## Requisitos da tarefa
Mostre todas as linhas abaixo que contêm a palavra "specimen".

## Dados armazenados

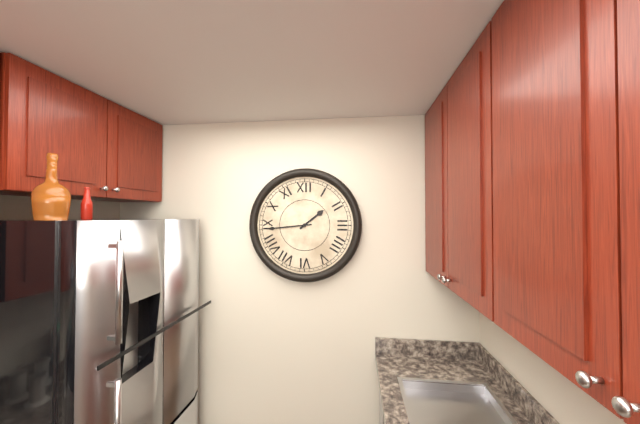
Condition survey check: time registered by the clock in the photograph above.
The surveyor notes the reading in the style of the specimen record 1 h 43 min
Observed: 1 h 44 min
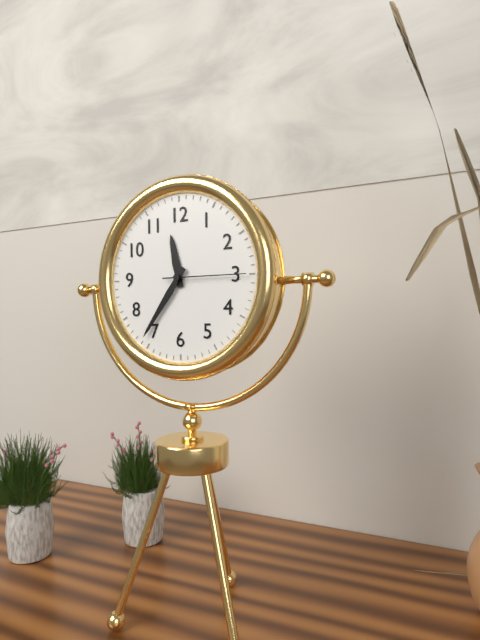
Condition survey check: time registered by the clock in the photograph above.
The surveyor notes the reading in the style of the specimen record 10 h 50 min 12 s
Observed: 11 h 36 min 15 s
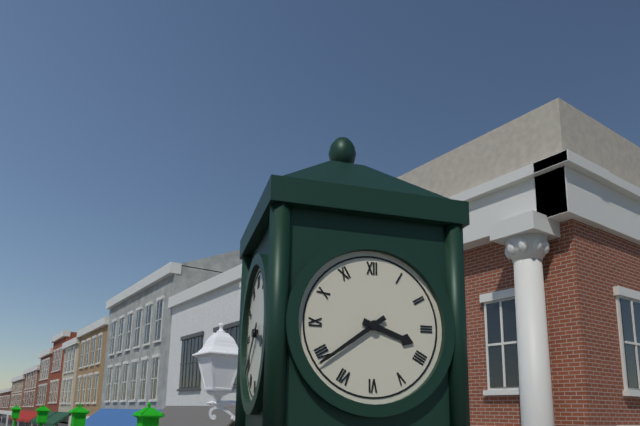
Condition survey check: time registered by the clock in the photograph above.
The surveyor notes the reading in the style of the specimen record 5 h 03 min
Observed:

## Solução do exercício
The surveyor notes the reading in the style of the specimen record 1 h 43 min
The surveyor notes the reading in the style of the specimen record 10 h 50 min 12 s
The surveyor notes the reading in the style of the specimen record 5 h 03 min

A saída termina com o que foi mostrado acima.